> [TASK REQUIREMENTS] Reproduce, word for word and in full, the passage about residents who leave Paradise.

Then your time comes. Some friends die, it happens, some get sick and leave to live with caretaker family members. Some get tired of the money struggle. Some marry and leave, some marry and become themselves part time residents, snowbirds, the invisible residents. Snowbirds are those people who live a few months a year in Paradise and  then claim to live here because everyone wants that privilege.  Then your turn comes and off you slide into invisible former residency status. You tried, you failed you gave up and those still hanging in try to remember you. Or not.

Document images paired with their source code
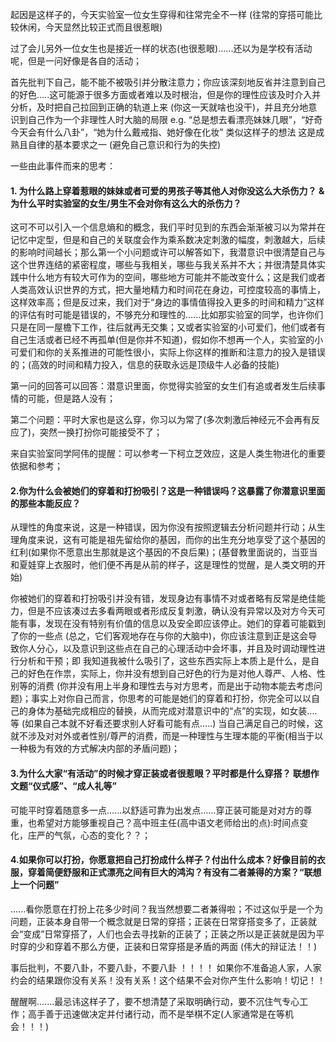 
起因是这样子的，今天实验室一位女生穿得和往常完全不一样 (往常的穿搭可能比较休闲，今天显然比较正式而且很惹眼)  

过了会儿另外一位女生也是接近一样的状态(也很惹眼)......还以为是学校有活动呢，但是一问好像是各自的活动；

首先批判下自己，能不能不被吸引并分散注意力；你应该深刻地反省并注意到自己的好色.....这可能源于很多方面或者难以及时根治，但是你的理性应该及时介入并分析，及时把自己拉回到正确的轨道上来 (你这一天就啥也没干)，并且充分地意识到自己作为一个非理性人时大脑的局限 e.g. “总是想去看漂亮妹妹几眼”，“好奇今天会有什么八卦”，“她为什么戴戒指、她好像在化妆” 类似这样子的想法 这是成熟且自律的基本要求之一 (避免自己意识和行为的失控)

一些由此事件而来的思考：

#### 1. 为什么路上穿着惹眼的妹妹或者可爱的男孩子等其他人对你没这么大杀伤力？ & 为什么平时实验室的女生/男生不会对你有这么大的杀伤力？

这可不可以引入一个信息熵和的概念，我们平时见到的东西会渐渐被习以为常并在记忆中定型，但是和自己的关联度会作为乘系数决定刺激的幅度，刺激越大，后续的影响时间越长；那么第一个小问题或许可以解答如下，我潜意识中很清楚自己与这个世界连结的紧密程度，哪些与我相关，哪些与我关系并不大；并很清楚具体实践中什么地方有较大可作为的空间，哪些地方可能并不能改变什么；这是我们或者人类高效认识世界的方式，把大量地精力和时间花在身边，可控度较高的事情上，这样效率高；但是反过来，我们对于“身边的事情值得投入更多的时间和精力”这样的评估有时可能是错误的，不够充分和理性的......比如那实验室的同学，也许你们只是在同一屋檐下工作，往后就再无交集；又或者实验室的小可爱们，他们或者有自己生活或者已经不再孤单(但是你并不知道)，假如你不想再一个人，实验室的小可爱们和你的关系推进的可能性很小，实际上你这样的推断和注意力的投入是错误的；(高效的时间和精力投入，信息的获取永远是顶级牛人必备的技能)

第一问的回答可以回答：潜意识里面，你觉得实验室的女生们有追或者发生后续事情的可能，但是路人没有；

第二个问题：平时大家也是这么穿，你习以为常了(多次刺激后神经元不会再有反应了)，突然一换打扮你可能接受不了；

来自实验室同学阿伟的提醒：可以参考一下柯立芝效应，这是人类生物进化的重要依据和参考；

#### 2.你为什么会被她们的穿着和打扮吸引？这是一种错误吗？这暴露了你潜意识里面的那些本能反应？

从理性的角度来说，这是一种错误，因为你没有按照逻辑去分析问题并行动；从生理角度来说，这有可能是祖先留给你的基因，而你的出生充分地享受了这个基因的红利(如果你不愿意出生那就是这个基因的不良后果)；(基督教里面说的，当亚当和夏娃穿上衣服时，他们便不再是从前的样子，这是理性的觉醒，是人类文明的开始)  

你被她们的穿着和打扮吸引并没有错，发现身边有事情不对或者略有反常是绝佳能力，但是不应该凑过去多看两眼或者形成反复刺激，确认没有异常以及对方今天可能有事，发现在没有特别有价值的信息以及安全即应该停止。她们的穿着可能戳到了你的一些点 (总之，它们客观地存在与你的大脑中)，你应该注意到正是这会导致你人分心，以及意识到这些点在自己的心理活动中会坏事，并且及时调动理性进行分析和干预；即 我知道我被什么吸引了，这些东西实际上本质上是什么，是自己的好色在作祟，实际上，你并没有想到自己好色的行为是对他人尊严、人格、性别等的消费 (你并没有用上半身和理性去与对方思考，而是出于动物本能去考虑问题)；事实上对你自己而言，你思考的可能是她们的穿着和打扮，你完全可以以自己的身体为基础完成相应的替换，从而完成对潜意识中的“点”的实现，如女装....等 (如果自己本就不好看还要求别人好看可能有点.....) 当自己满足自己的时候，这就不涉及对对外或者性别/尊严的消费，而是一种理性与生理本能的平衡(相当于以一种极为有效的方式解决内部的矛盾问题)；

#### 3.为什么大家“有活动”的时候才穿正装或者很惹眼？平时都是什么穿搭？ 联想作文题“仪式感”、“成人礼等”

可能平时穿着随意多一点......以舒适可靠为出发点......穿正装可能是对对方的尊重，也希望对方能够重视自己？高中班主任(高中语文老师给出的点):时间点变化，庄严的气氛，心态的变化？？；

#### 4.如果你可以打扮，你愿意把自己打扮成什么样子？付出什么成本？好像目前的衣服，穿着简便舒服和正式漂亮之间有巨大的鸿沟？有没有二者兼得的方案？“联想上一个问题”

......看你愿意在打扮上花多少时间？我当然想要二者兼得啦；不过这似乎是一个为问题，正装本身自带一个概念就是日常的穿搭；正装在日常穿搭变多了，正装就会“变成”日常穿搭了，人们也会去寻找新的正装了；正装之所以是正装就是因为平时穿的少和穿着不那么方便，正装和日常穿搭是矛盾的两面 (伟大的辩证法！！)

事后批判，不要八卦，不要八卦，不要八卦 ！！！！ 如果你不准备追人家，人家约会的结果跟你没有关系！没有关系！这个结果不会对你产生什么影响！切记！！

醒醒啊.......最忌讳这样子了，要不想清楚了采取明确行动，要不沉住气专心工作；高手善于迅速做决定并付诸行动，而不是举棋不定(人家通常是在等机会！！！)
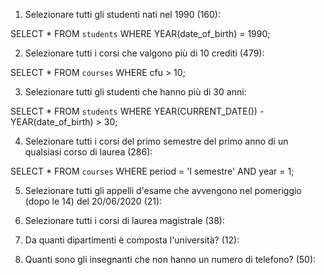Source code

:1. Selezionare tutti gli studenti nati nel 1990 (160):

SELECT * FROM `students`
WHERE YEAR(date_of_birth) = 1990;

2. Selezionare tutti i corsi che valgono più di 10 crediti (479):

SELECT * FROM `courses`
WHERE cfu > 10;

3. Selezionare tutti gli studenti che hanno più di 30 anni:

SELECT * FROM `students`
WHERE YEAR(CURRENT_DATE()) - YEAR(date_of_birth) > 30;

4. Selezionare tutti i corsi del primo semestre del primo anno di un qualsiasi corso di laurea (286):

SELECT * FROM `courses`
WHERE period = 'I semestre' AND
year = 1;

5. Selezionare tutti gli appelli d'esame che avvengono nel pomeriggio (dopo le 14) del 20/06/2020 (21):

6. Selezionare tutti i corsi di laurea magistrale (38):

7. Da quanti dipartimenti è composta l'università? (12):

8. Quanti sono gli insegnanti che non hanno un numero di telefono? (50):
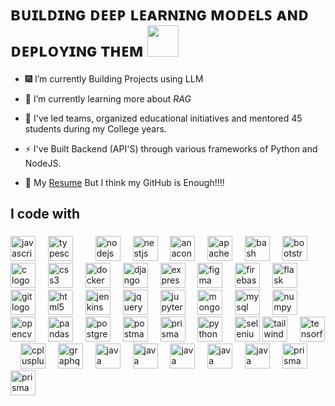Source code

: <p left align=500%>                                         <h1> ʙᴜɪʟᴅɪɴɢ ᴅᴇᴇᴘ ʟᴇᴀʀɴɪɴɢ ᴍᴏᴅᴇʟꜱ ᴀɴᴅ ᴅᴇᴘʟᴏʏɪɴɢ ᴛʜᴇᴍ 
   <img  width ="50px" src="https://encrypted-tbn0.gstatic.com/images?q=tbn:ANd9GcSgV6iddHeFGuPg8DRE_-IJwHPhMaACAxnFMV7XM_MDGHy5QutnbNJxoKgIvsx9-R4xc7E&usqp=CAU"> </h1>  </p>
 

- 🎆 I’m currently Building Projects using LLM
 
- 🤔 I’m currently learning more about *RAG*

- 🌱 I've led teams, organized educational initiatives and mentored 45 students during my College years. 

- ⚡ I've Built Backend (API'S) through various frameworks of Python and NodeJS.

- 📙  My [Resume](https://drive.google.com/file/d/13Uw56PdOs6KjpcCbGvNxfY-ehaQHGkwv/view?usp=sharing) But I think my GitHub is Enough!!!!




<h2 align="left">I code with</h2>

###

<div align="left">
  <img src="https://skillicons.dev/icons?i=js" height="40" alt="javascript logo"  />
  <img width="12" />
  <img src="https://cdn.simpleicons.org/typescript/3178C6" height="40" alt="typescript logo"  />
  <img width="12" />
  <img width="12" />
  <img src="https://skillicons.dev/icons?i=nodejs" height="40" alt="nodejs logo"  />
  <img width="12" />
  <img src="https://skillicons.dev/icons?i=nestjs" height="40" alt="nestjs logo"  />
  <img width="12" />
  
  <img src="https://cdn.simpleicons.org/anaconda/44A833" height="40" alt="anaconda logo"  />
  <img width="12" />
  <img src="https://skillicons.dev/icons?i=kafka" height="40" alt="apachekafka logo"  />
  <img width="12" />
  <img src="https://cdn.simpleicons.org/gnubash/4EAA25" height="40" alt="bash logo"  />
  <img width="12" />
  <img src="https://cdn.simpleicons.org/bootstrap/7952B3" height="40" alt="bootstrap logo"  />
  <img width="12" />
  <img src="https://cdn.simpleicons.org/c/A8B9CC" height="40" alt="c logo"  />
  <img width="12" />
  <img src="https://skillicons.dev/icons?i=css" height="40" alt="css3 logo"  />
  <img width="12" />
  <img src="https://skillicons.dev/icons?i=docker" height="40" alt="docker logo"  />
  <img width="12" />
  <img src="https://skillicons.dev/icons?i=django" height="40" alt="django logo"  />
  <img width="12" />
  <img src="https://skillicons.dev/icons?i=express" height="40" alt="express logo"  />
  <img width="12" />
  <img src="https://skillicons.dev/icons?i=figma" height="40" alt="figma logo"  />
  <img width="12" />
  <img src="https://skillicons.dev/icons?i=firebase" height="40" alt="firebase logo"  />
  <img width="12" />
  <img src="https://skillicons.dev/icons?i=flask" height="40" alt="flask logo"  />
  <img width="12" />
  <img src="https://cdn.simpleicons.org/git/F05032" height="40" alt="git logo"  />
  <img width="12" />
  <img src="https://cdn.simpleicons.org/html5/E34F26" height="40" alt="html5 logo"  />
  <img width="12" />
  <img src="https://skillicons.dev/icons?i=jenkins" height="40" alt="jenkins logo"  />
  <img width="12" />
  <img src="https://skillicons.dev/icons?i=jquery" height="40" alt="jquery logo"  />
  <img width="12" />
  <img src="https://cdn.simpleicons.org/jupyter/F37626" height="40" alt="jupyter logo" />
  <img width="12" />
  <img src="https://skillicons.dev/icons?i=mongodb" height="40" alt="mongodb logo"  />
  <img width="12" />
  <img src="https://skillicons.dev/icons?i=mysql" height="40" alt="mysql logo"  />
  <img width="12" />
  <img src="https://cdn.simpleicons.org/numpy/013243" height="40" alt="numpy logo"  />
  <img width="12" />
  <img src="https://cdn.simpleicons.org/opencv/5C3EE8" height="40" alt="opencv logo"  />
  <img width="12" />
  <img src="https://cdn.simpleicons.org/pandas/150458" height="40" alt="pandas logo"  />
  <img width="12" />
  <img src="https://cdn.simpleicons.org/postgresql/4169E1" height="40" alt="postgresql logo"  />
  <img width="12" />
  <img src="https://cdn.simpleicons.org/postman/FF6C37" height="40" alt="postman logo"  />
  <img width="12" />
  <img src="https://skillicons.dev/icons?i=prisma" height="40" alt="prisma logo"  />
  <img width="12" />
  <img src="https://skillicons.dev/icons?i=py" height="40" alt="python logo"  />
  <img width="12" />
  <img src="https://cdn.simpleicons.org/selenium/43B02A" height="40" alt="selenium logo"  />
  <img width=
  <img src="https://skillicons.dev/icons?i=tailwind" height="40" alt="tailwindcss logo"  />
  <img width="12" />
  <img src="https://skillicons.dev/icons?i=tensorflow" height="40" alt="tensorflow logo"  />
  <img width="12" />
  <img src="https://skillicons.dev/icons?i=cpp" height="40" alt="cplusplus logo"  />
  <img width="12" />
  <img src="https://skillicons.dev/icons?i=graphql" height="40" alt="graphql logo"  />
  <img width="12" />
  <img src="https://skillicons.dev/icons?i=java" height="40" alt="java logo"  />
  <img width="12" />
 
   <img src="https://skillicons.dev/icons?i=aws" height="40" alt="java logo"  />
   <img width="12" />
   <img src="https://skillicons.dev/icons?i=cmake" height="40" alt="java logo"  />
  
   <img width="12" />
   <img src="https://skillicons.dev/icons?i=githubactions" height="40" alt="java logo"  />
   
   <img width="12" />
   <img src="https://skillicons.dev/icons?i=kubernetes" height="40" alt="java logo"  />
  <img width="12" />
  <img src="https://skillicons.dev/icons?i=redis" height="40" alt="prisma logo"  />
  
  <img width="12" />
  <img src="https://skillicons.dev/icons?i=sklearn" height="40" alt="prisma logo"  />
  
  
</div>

==

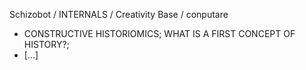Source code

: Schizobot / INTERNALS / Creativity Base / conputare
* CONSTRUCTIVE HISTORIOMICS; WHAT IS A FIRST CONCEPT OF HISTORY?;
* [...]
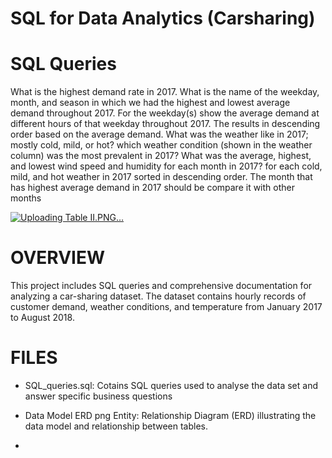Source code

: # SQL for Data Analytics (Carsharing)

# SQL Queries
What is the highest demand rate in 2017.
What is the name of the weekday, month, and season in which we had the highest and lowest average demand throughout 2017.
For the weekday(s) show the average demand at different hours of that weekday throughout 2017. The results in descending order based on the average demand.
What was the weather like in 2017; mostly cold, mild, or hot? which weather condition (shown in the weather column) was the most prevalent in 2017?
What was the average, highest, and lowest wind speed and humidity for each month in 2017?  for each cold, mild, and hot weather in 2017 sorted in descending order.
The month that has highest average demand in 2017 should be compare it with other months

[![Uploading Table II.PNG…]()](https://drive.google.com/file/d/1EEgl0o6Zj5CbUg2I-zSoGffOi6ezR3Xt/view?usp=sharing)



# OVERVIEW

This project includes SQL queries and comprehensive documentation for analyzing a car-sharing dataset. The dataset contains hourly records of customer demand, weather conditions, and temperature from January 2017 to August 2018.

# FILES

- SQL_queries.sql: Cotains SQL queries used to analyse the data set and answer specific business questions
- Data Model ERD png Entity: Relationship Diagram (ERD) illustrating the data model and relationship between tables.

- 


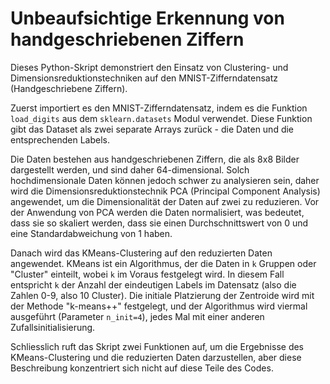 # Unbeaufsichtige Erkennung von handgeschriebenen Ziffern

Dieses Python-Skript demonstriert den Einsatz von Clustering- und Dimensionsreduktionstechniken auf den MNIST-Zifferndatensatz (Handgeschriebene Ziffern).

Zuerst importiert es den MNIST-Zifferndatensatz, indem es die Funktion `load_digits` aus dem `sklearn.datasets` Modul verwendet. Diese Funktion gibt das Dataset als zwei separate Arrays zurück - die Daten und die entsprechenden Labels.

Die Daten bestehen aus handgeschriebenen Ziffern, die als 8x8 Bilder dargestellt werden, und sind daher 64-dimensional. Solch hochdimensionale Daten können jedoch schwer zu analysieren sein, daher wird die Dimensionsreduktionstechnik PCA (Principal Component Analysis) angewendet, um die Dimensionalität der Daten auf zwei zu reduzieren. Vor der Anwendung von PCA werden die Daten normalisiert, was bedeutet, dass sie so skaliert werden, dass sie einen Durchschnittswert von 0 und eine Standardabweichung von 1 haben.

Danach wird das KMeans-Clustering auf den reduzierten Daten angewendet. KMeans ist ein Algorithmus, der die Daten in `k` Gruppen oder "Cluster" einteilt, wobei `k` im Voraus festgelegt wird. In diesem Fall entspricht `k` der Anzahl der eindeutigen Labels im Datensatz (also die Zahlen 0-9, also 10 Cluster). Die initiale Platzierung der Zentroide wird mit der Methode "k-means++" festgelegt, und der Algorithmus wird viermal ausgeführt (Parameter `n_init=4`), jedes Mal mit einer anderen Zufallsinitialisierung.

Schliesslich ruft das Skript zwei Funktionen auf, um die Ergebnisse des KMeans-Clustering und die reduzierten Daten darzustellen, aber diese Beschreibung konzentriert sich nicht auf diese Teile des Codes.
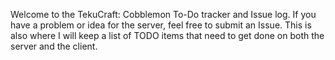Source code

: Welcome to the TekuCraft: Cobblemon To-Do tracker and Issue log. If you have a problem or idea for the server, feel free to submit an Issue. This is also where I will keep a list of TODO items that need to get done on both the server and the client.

> [SOLUTION BELOW]
Then your time comes. Some friends die, it happens, some get sick and leave to live with caretaker family members. Some get tired of the money struggle. Some marry and leave, some marry and become themselves part time residents, snowbirds, the invisible residents. Snowbirds are those people who live a few months a year in Paradise and  then claim to live here because everyone wants that privilege.  Then your turn comes and off you slide into invisible former residency status. You tried, you failed you gave up and those still hanging in try to remember you. Or not.